(merci à Philippe Brin)
Transcription :
"Il importait de donner une direction à la marche, et vers un but qui ne fût pas trop éloigné. Je crois que de nombreux chefs aujourd'hui savent que cet oasis vers où l'on se dirigea est un mirage, mais qu'il est bon de laisser ignorer la déconvenue pour ne point décourager trop d'avancer. Mieux vaudrait enseigner aux hommes que ce paradis sera ce qu'il le feront ; qu'il ne peut y en avoir de tout fait ; que tout reste à la mesure de l'homme et que tant vaut l'homme tant vaudra la "constitution".
Mais aujourd'hui, vu cette frime, je ne vois plus, parmi les communistes stalinisés, que dupeurs et dupes. Mais les aveuglés, volontaires ou non, verront la preuve que Staline lutte contre la restauration du capitalisme dans ceci que, ceux qu'il accuse d'abord de la vouloir, cette restauration, il les fusille. Excellente façon tout à la fois de se débarrrasser d'eux et de se couvrir."
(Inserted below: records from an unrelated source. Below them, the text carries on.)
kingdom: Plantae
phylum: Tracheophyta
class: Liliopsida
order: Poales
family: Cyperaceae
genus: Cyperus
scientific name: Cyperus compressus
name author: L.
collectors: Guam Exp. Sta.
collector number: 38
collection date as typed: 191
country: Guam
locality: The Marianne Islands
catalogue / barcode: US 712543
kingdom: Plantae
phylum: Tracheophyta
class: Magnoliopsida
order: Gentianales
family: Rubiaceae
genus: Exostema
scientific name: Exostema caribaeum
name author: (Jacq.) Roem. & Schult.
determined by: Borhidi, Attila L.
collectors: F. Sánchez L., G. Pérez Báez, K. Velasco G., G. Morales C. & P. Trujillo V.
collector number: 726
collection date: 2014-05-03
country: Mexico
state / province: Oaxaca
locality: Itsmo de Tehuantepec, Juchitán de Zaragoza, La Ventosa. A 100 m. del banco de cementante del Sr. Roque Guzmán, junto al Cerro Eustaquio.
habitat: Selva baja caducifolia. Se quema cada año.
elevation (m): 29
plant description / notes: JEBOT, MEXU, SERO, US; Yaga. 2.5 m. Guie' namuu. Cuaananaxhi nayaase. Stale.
Fort aimablement, Philippe Brin m'envoie la reproduction de deux pages de carnets autographes d'André Gide. Outre le plaisir de voir le trait sans rature d'une pensée "au courant de la plume", ce document donne une idée de ce que sont les "Feuillets" qu'on retrouve annexés au Journal en fin de chaque année.
Pour les Oeuvres complètes dont l'édition est confiée en 1931 à Martin-Chauffier, la Petite Dame donne dans ses Cahiers un aperçu de l'ampleur de ce matériau épars : feuilles volantes, pages arrachées à des carnets sur lesquelles Gide traite d'une idée, d'une personne, le plus souvent non datées, et qu'il faut par conjecture verser à la bonne année.
Ces deux pages sont "reprises pour la première fois par Martine Sagaert dans la nouvelle édition du Journal II (Pléiade 1997,p.590)", précise Philippe Brin. Ce qui les place à l'année 1937. On y voit en effet un Gide "Retour d'URSS", bien critique vis-à-vis de l'URSS de Staline. La démonstration et le ton sont ceux des "Retouches à mon Retour d'URSS" dont ces pages sont sans doute des fragments de réflexion.
L'allusion à la "constitution" vise très probablement l'adoption de la nouvelle constitution de l'URSS par le VIIIe Congrès des Soviets le 5 décembre 1936. La fin du texte, le deuxième procès de Moscou de janvier 1937. Gide porte ses Retouches à la NRF en mai 1937. Pour moi, ces feuillets datent donc des premiers mois de cette année 1937.
Il y a bien entendu un avant et un après au voyage que fit Gide en URSS en 36. Il y a aussi une profonde évolution entre les deux textes de critique que sont Retour et Retouches pourtant publiés à huit mois d'intervalle. Gide dira à la Petite Dame avoir regretté de ne publier dans le Retour d'URSS que ses conclusions et que les Retouches constituaient donc les raisonnements qui avaient conduit à ces conclusions.
Malraux voit juste lorsqu'il dit à Gide (et Gide le répète à la Petite Dame qui le consigne dans ses Cahiers, page 37 du tome 3) qu'il a vu dans le Retour le livre d'un homme ému, et dans les Retouches l'oeuvre d'un homme irrité. Irrité parce que jugé sinon calomnieux, mensonger, du moins ingrat. Gide s'emploie alors à expliquer pourquoi il brûle ce qu'il a aimé.